Aim of the exercise -> Reproduce nothing but the lines from the one with "the carrying out" down to the last line of the data below.

Input material ->
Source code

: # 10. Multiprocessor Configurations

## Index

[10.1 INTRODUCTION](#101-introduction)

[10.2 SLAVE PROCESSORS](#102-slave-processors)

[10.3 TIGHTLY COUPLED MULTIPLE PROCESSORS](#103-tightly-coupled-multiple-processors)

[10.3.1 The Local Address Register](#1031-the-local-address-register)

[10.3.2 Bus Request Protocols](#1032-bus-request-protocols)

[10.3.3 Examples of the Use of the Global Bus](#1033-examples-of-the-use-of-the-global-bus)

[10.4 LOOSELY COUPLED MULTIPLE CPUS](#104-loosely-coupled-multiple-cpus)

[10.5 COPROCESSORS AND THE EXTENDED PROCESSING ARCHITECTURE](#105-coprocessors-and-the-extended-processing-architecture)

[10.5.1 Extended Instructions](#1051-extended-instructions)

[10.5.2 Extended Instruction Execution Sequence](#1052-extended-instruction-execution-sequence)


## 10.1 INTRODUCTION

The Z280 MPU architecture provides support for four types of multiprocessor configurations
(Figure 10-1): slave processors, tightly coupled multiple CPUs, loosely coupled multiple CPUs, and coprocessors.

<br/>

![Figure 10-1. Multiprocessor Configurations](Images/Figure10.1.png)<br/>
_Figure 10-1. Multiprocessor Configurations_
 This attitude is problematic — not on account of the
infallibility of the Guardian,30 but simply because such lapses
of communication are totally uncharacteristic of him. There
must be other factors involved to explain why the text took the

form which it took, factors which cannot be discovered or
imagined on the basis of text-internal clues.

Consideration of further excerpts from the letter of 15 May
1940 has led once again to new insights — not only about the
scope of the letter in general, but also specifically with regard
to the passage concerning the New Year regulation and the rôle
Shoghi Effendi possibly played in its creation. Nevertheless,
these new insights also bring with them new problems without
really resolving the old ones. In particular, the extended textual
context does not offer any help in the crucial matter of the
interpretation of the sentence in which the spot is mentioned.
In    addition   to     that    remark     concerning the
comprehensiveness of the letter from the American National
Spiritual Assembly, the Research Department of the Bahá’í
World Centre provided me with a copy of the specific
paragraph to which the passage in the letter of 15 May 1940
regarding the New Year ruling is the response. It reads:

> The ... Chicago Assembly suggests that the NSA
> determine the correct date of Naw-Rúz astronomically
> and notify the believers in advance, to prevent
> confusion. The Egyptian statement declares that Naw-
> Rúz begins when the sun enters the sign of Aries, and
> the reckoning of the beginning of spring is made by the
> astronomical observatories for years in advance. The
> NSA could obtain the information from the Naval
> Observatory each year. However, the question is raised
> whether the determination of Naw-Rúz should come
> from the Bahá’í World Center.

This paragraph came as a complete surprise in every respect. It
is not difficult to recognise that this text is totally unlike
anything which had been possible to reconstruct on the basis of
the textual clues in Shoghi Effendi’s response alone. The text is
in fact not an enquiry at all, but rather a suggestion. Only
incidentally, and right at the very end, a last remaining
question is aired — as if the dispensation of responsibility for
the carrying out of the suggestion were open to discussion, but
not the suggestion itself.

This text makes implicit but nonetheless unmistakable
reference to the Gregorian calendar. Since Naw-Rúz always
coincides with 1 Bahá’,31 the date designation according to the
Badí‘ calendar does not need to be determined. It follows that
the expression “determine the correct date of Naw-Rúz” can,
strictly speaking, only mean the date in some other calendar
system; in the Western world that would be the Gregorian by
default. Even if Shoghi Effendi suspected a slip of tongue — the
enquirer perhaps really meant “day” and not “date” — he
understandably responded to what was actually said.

Solution to the exercise ->
the carrying out of the suggestion were open to discussion, but
not the suggestion itself.

This text makes implicit but nonetheless unmistakable
reference to the Gregorian calendar. Since Naw-Rúz always
coincides with 1 Bahá’,31 the date designation according to the
Badí‘ calendar does not need to be determined. It follows that
the expression “determine the correct date of Naw-Rúz” can,
strictly speaking, only mean the date in some other calendar
system; in the Western world that would be the Gregorian by
default. Even if Shoghi Effendi suspected a slip of tongue — the
enquirer perhaps really meant “day” and not “date” — he
understandably responded to what was actually said.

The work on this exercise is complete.